**Records for this exercise:**
— Begin —

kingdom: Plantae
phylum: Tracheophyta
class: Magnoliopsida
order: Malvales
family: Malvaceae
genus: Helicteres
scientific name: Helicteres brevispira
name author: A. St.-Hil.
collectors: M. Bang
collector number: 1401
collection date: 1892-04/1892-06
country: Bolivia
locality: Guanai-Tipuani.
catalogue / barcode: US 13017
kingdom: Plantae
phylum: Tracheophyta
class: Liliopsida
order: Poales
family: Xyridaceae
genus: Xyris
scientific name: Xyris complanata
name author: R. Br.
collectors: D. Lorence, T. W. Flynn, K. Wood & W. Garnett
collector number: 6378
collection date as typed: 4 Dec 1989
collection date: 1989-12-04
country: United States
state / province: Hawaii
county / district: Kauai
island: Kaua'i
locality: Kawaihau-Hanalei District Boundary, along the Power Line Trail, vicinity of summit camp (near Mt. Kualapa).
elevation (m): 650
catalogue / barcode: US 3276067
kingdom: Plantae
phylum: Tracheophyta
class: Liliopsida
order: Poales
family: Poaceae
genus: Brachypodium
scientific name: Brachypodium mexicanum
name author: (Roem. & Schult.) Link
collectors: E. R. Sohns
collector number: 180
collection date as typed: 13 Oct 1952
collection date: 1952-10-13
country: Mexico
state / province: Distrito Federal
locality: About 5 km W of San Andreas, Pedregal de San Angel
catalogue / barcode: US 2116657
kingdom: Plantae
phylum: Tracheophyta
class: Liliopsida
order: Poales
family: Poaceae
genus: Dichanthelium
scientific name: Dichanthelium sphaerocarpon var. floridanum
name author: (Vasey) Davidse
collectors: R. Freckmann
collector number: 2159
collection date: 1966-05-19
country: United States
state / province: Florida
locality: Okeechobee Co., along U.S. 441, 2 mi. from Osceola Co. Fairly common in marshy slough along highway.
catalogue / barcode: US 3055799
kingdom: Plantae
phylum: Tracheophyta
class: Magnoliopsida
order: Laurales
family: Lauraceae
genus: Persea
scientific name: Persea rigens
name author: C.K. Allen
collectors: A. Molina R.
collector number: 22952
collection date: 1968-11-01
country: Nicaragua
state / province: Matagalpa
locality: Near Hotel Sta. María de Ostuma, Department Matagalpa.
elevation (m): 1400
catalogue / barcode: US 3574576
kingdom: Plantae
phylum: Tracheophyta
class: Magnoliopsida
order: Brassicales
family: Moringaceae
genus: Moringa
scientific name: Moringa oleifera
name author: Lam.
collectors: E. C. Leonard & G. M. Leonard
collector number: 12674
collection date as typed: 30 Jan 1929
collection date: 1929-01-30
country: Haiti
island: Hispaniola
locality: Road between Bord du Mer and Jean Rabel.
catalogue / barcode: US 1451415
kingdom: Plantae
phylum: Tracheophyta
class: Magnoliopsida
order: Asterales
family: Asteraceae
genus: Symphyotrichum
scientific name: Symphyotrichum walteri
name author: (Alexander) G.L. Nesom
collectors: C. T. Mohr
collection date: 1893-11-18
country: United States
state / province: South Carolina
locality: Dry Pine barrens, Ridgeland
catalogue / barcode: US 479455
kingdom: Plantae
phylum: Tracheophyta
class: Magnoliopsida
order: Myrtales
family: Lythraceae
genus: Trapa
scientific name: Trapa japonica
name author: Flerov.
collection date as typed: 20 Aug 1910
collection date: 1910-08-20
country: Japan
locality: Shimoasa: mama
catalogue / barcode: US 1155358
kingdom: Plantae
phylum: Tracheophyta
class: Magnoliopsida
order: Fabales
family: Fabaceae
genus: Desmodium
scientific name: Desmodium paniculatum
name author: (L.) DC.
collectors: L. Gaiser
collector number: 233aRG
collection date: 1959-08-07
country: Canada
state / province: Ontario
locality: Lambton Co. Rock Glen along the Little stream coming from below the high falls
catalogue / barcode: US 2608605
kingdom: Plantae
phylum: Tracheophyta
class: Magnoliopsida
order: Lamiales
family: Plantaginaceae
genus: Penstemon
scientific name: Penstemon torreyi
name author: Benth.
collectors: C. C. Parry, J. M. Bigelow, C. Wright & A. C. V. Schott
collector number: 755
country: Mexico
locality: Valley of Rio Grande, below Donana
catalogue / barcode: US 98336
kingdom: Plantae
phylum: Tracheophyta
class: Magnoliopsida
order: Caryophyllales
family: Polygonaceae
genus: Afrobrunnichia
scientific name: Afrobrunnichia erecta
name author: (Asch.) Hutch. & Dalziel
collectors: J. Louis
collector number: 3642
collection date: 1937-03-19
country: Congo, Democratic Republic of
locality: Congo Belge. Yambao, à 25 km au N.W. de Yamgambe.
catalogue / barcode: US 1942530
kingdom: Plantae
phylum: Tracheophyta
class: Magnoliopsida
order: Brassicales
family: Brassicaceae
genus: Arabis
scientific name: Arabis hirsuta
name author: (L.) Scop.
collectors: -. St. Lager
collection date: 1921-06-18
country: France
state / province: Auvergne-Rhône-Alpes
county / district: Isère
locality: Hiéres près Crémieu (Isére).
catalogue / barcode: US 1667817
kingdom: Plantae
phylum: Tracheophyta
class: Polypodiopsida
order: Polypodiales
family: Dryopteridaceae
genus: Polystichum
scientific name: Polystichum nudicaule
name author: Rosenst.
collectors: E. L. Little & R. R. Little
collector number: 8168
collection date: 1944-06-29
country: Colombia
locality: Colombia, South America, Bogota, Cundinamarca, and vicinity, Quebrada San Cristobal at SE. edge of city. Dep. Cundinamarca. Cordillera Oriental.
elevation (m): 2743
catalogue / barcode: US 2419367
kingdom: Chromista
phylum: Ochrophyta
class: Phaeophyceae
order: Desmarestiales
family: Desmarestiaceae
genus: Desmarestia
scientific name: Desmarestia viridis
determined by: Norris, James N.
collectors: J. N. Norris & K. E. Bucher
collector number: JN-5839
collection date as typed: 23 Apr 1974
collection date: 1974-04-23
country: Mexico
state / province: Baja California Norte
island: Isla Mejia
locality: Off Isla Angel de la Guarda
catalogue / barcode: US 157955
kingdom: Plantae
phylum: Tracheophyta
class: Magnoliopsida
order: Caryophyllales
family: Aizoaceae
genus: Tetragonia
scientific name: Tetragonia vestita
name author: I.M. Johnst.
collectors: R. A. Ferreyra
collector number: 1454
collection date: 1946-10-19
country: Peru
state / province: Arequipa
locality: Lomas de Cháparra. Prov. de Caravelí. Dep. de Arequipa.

— End —

**Given exercise:**
Render every entry above as a two-column CSV with the header input,output and one row per entry. Put each value in a single quoted field, with any line breaks replaced by spaces.

**Written response:**
input,output
"kingdom:","Plantae"
"phylum:","Tracheophyta"
"class:","Magnoliopsida"
"order:","Malvales"
"family:","Malvaceae"
"genus:","Helicteres"
"scientific name:","Helicteres brevispira"
"name author:","A. St.-Hil."
"collectors:","M. Bang"
"collector number:","1401"
"collection date:","1892-04/1892-06"
"country:","Bolivia"
"locality:","Guanai-Tipuani."
"catalogue / barcode:","US 13017"
"kingdom:","Plantae"
"phylum:","Tracheophyta"
"class:","Liliopsida"
"order:","Poales"
"family:","Xyridaceae"
"genus:","Xyris"
"scientific name:","Xyris complanata"
"name author:","R. Br."
"collectors:","D. Lorence, T. W. Flynn, K. Wood & W. Garnett"
"collector number:","6378"
"collection date as typed:","4 Dec 1989"
"collection date:","1989-12-04"
"country:","United States"
"state / province:","Hawaii"
"county / district:","Kauai"
"island:","Kaua'i"
"locality:","Kawaihau-Hanalei District Boundary, along the Power Line Trail, vicinity of summit camp (near Mt. Kualapa)."
"elevation (m):","650"
"catalogue / barcode:","US 3276067"
"kingdom:","Plantae"
"phylum:","Tracheophyta"
"class:","Liliopsida"
"order:","Poales"
"family:","Poaceae"
"genus:","Brachypodium"
"scientific name:","Brachypodium mexicanum"
"name author:","(Roem. & Schult.) Link"
"collectors:","E. R. Sohns"
"collector number:","180"
"collection date as typed:","13 Oct 1952"
"collection date:","1952-10-13"
"country:","Mexico"
"state / province:","Distrito Federal"
"locality:","About 5 km W of San Andreas, Pedregal de San Angel"
"catalogue / barcode:","US 2116657"
"kingdom:","Plantae"
"phylum:","Tracheophyta"
"class:","Liliopsida"
"order:","Poales"
"family:","Poaceae"
"genus:","Dichanthelium"
"scientific name:","Dichanthelium sphaerocarpon var. floridanum"
"name author:","(Vasey) Davidse"
"collectors:","R. Freckmann"
"collector number:","2159"
"collection date:","1966-05-19"
"country:","United States"
"state / province:","Florida"
"locality:","Okeechobee Co., along U.S. 441, 2 mi. from Osceola Co. Fairly common in marshy slough along highway."
"catalogue / barcode:","US 3055799"
"kingdom:","Plantae"
"phylum:","Tracheophyta"
"class:","Magnoliopsida"
"order:","Laurales"
"family:","Lauraceae"
"genus:","Persea"
"scientific name:","Persea rigens"
"name author:","C.K. Allen"
"collectors:","A. Molina R."
"collector number:","22952"
"collection date:","1968-11-01"
"country:","Nicaragua"
"state / province:","Matagalpa"
"locality:","Near Hotel Sta. María de Ostuma, Department Matagalpa."
"elevation (m):","1400"
"catalogue / barcode:","US 3574576"
"kingdom:","Plantae"
"phylum:","Tracheophyta"
"class:","Magnoliopsida"
"order:","Brassicales"
"family:","Moringaceae"
"genus:","Moringa"
"scientific name:","Moringa oleifera"
"name author:","Lam."
"collectors:","E. C. Leonard & G. M. Leonard"
"collector number:","12674"
"collection date as typed:","30 Jan 1929"
"collection date:","1929-01-30"
"country:","Haiti"
"island:","Hispaniola"
"locality:","Road between Bord du Mer and Jean Rabel."
"catalogue / barcode:","US 1451415"
"kingdom:","Plantae"
"phylum:","Tracheophyta"
"class:","Magnoliopsida"
"order:","Asterales"
"family:","Asteraceae"
"genus:","Symphyotrichum"
"scientific name:","Symphyotrichum walteri"
"name author:","(Alexander) G.L. Nesom"
"collectors:","C. T. Mohr"
"collection date:","1893-11-18"
"country:","United States"
"state / province:","South Carolina"
"locality:","Dry Pine barrens, Ridgeland"
"catalogue / barcode:","US 479455"
"kingdom:","Plantae"
"phylum:","Tracheophyta"
"class:","Magnoliopsida"
"order:","Myrtales"
"family:","Lythraceae"
"genus:","Trapa"
"scientific name:","Trapa japonica"
"name author:","Flerov."
"collection date as typed:","20 Aug 1910"
"collection date:","1910-08-20"
"country:","Japan"
"locality:","Shimoasa: mama"
"catalogue / barcode:","US 1155358"
"kingdom:","Plantae"
"phylum:","Tracheophyta"
"class:","Magnoliopsida"
"order:","Fabales"
"family:","Fabaceae"
"genus:","Desmodium"
"scientific name:","Desmodium paniculatum"
"name author:","(L.) DC."
"collectors:","L. Gaiser"
"collector number:","233aRG"
"collection date:","1959-08-07"
"country:","Canada"
"state / province:","Ontario"
"locality:","Lambton Co. Rock Glen along the Little stream coming from below the high falls"
"catalogue / barcode:","US 2608605"
"kingdom:","Plantae"
"phylum:","Tracheophyta"
"class:","Magnoliopsida"
"order:","Lamiales"
"family:","Plantaginaceae"
"genus:","Penstemon"
"scientific name:","Penstemon torreyi"
"name author:","Benth."
"collectors:","C. C. Parry, J. M. Bigelow, C. Wright & A. C. V. Schott"
"collector number:","755"
"country:","Mexico"
"locality:","Valley of Rio Grande, below Donana"
"catalogue / barcode:","US 98336"
"kingdom:","Plantae"
"phylum:","Tracheophyta"
"class:","Magnoliopsida"
"order:","Caryophyllales"
"family:","Polygonaceae"
"genus:","Afrobrunnichia"
"scientific name:","Afrobrunnichia erecta"
"name author:","(Asch.) Hutch. & Dalziel"
"collectors:","J. Louis"
"collector number:","3642"
"collection date:","1937-03-19"
"country:","Congo, Democratic Republic of"
"locality:","Congo Belge. Yambao, à 25 km au N.W. de Yamgambe."
"catalogue / barcode:","US 1942530"
"kingdom:","Plantae"
"phylum:","Tracheophyta"
"class:","Magnoliopsida"
"order:","Brassicales"
"family:","Brassicaceae"
"genus:","Arabis"
"scientific name:","Arabis hirsuta"
"name author:","(L.) Scop."
"collectors:","-. St. Lager"
"collection date:","1921-06-18"
"country:","France"
"state / province:","Auvergne-Rhône-Alpes"
"county / district:","Isère"
"locality:","Hiéres près Crémieu (Isére)."
"catalogue / barcode:","US 1667817"
"kingdom:","Plantae"
"phylum:","Tracheophyta"
"class:","Polypodiopsida"
"order:","Polypodiales"
"family:","Dryopteridaceae"
"genus:","Polystichum"
"scientific name:","Polystichum nudicaule"
"name author:","Rosenst."
"collectors:","E. L. Little & R. R. Little"
"collector number:","8168"
"collection date:","1944-06-29"
"country:","Colombia"
"locality:","Colombia, South America, Bogota, Cundinamarca, and vicinity, Quebrada San Cristobal at SE. edge of city. Dep. Cundinamarca. Cordillera Oriental."
"elevation (m):","2743"
"catalogue / barcode:","US 2419367"
"kingdom:","Chromista"
"phylum:","Ochrophyta"
"class:","Phaeophyceae"
"order:","Desmarestiales"
"family:","Desmarestiaceae"
"genus:","Desmarestia"
"scientific name:","Desmarestia viridis"
"determined by:","Norris, James N."
"collectors:","J. N. Norris & K. E. Bucher"
"collector number:","JN-5839"
"collection date as typed:","23 Apr 1974"
"collection date:","1974-04-23"
"country:","Mexico"
"state / province:","Baja California Norte"
"island:","Isla Mejia"
"locality:","Off Isla Angel de la Guarda"
"catalogue / barcode:","US 157955"
"kingdom:","Plantae"
"phylum:","Tracheophyta"
"class:","Magnoliopsida"
"order:","Caryophyllales"
"family:","Aizoaceae"
"genus:","Tetragonia"
"scientific name:","Tetragonia vestita"
"name author:","I.M. Johnst."
"collectors:","R. A. Ferreyra"
"collector number:","1454"
"collection date:","1946-10-19"
"country:","Peru"
"state / province:","Arequipa"
"locality:","Lomas de Cháparra. Prov. de Caravelí. Dep. de Arequipa."